[TRY IT]: Could you transcribe every record below exactly as written, leaving out any pictures?

==== SOURCE INFORMATION

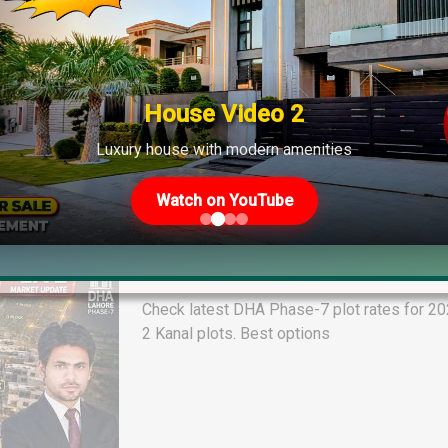
House Video 2
Luxury house with modern amenities
Watch on YouTube
DHA Phase-7 Plot Rates Today R B
and Market Guide 2026
Check latest DHA Phase-7 plot rates for 2026
2 Kanal plots. Best options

========

[OUTPUT FOR THIS TASK]:
House Video 2
Luxury house with modern amenities
Watch on YouTube
DHA Phase-7 Plot Rates Today R B
and Market Guide 2026
Check latest DHA Phase-7 plot rates for 2026
2 Kanal plots. Best options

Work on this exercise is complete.